You might, for example, start the 1st phrase of the theme as a single voice in the tenor, then a couple of beats later add a free bass voice, then a few beats later switch the theme to the soprano, then a couple of beats later add a free alto voice to build gradually by the 4th measure into a 4-part harmony.
The next step, presuming you want the theme to continue in the top line, would be to invent a bass line for it, then fill in the 2 inner voices, harmonizing it diatonically.
Next you can do some bold things here, if you want to.
For example, if the top (soprano) line is carrying a hymn-like theme and you want to bring this out, the writing is instrumental only (not to be sung), and it's written in "keyboard style" without observing voice ranges, where everything in the harmony supports the top line, you can certainly extend the upper range of the top 3 lines above the bass by a few semitones.
If a passage in 4 parts is polyphonic, where all the voices have equal rights, you wouldn't want to do that, of course, but in non-choral "keyboard style" passages on 2 staves where the top line reigns supreme you'll want to do everything you can to bring out that top line using all the keys of the keyboard in front of you.
You now have your first (A) section, i.e. the exposition of the theme, completed.
You can now decide on the form you want your piece to take, which could be done in a number of ways.
Let's say, you're wanting it to be under 3 minutes in length with a reentry of the theme in the tonic key at the end, only harmonized chromatically that time.
You might then consider working your piece in ternary (ABA) form with perhaps a transitional canonic or fugato passage connecting the B section with the final A section.

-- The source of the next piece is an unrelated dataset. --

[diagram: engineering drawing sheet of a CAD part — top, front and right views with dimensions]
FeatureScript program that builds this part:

You might consider modulating to the relative key for the B section and do something unexpected with your theme there, like presenting it in inverse movement and dividing it between the outer voices.

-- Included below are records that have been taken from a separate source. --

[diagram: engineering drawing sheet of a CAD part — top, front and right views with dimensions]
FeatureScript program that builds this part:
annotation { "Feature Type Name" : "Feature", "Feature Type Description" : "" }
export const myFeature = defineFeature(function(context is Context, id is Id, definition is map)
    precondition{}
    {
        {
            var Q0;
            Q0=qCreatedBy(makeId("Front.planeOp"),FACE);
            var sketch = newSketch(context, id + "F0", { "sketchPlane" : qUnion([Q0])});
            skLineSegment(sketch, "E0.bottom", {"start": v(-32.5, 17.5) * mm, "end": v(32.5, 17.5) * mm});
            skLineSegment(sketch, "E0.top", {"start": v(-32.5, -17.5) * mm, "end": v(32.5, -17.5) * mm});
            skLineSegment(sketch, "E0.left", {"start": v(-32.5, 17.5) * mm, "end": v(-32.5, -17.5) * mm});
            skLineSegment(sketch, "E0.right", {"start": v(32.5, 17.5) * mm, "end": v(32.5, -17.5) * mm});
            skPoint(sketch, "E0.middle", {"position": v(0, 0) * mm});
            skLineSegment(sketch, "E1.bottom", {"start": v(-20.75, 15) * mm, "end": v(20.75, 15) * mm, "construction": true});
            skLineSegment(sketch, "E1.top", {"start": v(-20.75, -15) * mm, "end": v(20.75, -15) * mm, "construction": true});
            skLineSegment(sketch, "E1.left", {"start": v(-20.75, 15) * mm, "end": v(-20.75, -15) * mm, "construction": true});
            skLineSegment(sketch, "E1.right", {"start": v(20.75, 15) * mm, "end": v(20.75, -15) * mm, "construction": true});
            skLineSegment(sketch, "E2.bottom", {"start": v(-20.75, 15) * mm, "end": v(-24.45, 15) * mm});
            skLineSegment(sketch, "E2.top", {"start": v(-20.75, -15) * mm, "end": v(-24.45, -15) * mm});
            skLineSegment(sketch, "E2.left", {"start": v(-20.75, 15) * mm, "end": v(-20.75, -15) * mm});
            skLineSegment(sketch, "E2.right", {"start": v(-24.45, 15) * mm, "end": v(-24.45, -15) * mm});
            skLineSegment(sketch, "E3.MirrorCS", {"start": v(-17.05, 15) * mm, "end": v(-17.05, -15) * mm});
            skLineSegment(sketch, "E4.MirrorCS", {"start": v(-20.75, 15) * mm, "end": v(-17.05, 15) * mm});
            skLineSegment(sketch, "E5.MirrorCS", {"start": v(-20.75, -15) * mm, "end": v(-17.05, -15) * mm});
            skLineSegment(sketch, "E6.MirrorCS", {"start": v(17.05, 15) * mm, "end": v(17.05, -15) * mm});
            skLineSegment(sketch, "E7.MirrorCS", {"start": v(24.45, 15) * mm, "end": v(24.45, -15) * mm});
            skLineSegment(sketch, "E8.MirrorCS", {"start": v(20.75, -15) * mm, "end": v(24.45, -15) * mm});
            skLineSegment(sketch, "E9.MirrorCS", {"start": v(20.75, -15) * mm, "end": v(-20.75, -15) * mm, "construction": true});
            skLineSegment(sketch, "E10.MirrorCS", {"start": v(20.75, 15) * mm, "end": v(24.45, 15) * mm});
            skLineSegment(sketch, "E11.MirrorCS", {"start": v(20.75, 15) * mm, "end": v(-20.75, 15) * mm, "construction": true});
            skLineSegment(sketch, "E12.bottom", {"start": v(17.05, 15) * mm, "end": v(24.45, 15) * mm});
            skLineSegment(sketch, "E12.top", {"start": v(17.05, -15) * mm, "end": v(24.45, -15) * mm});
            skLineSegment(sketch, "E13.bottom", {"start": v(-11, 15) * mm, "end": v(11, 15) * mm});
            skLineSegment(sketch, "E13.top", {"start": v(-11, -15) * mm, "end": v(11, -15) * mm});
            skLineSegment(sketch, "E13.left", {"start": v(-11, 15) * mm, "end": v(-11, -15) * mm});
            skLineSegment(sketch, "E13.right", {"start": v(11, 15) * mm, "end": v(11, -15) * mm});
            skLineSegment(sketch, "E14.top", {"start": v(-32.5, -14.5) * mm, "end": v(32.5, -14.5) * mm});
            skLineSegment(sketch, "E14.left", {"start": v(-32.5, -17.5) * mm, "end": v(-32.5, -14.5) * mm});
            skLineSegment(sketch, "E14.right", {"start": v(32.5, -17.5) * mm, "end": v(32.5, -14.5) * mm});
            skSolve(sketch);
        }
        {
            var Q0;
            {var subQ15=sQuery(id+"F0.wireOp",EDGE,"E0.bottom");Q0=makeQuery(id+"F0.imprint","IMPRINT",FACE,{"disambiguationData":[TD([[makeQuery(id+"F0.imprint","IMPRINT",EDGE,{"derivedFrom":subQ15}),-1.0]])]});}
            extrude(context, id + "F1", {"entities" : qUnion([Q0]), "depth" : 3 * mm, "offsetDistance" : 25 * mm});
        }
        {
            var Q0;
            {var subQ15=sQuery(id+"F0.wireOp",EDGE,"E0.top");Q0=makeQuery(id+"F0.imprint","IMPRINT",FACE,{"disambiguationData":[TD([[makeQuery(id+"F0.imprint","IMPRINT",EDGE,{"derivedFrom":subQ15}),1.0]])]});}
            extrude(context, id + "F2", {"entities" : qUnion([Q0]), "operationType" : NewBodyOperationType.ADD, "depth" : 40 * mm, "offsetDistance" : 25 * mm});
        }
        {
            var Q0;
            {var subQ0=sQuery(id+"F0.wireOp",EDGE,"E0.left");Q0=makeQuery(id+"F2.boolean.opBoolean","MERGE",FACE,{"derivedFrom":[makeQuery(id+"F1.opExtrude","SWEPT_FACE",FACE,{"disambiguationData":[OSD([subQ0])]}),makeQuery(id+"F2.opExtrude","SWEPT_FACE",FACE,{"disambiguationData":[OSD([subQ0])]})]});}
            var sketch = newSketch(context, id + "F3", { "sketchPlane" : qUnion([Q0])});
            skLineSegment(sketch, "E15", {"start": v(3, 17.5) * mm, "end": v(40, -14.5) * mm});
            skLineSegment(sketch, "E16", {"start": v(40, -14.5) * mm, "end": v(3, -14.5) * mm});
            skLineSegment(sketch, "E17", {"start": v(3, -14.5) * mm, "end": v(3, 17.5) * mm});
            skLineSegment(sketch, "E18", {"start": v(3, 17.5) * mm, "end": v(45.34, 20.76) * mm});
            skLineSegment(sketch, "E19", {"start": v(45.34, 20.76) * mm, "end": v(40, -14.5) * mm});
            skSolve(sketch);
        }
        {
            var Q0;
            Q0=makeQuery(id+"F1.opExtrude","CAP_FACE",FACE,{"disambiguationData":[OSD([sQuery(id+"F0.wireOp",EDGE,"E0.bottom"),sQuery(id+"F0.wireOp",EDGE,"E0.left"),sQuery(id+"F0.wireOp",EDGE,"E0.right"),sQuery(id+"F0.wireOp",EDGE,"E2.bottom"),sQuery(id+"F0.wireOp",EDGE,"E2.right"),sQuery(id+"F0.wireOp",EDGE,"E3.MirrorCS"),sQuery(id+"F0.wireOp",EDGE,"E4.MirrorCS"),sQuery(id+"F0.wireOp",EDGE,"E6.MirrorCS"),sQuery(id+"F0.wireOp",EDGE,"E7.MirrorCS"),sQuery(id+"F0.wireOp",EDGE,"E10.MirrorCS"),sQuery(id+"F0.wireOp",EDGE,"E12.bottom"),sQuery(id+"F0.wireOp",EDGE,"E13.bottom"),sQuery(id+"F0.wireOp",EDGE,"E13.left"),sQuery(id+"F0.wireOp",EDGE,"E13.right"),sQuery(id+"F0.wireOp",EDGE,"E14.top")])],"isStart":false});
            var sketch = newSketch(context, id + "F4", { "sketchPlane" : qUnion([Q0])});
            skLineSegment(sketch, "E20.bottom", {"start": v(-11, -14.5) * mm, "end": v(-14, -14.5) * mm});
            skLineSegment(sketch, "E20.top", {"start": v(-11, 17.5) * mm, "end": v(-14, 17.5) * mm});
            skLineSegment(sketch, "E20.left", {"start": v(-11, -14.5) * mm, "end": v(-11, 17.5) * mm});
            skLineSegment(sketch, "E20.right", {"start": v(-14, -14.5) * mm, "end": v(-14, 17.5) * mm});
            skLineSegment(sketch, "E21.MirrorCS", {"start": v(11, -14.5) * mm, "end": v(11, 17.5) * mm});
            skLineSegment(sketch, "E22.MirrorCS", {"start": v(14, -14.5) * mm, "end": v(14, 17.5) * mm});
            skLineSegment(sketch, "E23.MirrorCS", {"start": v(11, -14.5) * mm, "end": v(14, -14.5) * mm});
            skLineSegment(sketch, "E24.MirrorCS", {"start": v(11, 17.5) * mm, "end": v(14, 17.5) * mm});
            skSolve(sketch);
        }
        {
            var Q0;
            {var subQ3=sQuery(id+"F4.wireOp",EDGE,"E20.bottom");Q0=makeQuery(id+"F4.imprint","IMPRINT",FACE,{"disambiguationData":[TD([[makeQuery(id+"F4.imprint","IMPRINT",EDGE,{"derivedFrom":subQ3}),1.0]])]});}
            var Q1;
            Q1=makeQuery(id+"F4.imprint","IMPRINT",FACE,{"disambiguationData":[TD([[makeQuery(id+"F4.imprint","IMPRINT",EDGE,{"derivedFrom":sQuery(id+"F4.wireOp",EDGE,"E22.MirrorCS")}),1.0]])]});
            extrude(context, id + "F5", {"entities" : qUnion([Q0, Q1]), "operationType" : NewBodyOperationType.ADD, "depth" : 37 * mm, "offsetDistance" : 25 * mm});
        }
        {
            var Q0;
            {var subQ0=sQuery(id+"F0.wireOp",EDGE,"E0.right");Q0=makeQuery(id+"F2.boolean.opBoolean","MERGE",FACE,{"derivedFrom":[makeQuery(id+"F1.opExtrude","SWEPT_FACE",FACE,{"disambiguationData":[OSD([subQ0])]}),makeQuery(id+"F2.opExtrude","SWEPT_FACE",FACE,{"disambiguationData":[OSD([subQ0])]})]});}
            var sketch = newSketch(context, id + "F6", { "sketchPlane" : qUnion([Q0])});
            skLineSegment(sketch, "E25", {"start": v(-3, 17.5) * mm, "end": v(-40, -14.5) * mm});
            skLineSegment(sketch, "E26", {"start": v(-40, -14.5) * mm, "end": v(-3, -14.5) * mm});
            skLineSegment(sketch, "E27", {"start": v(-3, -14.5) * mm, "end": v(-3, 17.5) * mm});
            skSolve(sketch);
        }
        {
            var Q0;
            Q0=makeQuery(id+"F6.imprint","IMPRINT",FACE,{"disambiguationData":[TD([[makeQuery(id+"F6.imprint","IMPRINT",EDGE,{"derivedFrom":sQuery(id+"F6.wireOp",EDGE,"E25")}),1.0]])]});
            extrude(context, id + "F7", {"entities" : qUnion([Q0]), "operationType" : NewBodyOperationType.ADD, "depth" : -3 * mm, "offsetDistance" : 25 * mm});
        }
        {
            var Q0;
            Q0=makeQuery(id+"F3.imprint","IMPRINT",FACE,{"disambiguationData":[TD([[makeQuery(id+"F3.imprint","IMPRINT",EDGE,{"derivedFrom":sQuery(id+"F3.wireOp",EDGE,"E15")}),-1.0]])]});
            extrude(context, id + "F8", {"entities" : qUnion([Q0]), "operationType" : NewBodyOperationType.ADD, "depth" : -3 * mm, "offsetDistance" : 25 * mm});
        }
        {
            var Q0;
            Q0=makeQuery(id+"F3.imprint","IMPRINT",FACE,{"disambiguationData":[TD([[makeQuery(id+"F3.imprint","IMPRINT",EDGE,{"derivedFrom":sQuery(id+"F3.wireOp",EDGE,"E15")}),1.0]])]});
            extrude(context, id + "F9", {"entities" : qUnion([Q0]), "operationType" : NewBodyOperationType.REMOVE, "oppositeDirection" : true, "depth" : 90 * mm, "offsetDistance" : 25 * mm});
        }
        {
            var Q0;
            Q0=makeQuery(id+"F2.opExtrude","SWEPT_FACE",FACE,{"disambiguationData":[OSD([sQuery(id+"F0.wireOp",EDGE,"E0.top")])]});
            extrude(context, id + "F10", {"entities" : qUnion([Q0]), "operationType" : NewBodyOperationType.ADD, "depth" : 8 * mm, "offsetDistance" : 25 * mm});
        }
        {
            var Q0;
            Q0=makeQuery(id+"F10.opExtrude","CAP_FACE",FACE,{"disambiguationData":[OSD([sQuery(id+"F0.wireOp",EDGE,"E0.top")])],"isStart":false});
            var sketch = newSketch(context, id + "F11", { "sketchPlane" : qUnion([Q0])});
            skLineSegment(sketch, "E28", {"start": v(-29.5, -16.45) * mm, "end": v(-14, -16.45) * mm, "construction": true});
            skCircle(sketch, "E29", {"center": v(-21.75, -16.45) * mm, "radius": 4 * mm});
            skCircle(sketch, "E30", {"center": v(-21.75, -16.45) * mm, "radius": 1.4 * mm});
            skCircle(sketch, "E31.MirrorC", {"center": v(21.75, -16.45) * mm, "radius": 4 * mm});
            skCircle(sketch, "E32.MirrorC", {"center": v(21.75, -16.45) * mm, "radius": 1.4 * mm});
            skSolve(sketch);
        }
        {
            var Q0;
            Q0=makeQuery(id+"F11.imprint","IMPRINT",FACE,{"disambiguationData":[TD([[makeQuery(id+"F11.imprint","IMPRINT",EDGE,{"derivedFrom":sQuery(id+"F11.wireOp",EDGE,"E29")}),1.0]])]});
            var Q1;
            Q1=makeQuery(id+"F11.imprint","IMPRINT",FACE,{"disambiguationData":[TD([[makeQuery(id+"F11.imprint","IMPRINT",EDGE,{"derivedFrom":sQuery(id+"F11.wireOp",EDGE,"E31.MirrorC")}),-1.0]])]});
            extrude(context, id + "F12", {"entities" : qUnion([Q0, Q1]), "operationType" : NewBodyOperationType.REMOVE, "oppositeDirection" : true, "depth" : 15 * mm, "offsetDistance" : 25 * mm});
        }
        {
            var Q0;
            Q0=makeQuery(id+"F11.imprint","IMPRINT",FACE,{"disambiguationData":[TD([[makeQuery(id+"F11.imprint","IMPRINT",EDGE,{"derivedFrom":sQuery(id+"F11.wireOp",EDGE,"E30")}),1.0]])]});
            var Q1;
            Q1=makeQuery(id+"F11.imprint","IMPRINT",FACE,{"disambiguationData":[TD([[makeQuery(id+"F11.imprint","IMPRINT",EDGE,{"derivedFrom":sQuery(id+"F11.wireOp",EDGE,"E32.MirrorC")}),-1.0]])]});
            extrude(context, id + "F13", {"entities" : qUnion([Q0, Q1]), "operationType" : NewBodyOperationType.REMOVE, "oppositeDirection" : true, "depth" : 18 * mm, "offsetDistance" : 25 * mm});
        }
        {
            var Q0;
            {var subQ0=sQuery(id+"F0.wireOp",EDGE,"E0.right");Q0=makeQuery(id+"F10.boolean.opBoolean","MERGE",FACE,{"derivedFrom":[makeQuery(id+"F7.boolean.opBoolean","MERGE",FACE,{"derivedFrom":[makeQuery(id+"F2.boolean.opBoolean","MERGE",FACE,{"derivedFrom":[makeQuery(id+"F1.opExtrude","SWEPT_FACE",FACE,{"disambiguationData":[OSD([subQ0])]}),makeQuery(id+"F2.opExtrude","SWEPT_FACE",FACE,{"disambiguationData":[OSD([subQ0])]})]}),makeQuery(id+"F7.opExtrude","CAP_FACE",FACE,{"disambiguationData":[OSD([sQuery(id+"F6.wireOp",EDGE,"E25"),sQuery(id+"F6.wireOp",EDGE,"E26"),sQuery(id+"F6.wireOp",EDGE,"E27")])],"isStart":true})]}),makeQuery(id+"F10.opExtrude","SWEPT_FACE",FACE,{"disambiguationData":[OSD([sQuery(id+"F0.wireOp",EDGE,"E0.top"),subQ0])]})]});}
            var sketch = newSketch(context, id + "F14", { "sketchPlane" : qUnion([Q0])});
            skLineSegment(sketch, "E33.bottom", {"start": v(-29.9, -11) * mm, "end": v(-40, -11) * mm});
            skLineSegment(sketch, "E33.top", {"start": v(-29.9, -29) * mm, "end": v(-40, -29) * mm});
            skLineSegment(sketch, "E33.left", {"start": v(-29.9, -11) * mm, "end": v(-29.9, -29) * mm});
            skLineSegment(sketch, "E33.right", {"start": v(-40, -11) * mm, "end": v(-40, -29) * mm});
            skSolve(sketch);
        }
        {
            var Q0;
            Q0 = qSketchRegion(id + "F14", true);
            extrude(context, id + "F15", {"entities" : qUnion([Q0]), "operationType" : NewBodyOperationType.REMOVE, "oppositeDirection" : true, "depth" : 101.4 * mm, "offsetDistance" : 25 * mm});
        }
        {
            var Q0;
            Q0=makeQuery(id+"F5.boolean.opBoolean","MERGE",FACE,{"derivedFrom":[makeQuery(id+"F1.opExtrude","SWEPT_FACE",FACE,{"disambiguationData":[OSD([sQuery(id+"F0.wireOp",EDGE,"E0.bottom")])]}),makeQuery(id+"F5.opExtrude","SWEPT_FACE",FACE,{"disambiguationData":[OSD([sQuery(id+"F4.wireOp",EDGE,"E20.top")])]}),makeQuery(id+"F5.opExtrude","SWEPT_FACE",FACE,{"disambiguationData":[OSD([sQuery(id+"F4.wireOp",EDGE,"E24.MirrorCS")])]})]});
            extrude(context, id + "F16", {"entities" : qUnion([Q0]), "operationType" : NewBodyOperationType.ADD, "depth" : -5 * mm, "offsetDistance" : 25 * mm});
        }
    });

For the transitional passage, you might consider moving to the dominant key by means of a chromatic inflection and do more unexpected things, like presenting the first half of the theme as a 2 voice canon between the outer voices, adding 2 more free voices to preserve the 4 voice texture, then modulate to the subdominant key and develop a fugato passage, building it upon only the first few notes of the theme.
This transitional passage might then modulate back to the relative of the tonic key and move to the dominant chord over a dominant pedal point, which lends a sense of anticipation and additional interest.
You're now ready to create the reentry of the theme (the final A section) and the coda, if any, which completes the piece.
This reentry and coda could take a few unexpected and interesting turns, such as shifting notes in the melody to a different octave, chromatically altering notes in the accompaniment, maybe employing chromatic planing of 7th chords, reiterated bass figures. or suspensions.
Something spicy at the end can also be tried, like lingering on a penultimate (2nd to last) dissonant chord before resolving to the tonic chord.
This penultimate chord can be something unexpected, like the tonic chord with a flatted 5th AND a raised 5th, both resolving on the 5th scale degree at the same moment.
A stream of chords moving in parallel motion is commonly known as "planing;" chromatic planing using dominant 7th chords, where the stream of chords rises by half steps, is particularly effective if it can be used to harmonize certain diatonic melodies.
The above elements are all known to work and describes how Recessional in D Major Op. 2 was put together, starting from nothing more than a single, thematic idea.
Even better things can come from your own inspiration and imagination.
They all start with that single idea of yours.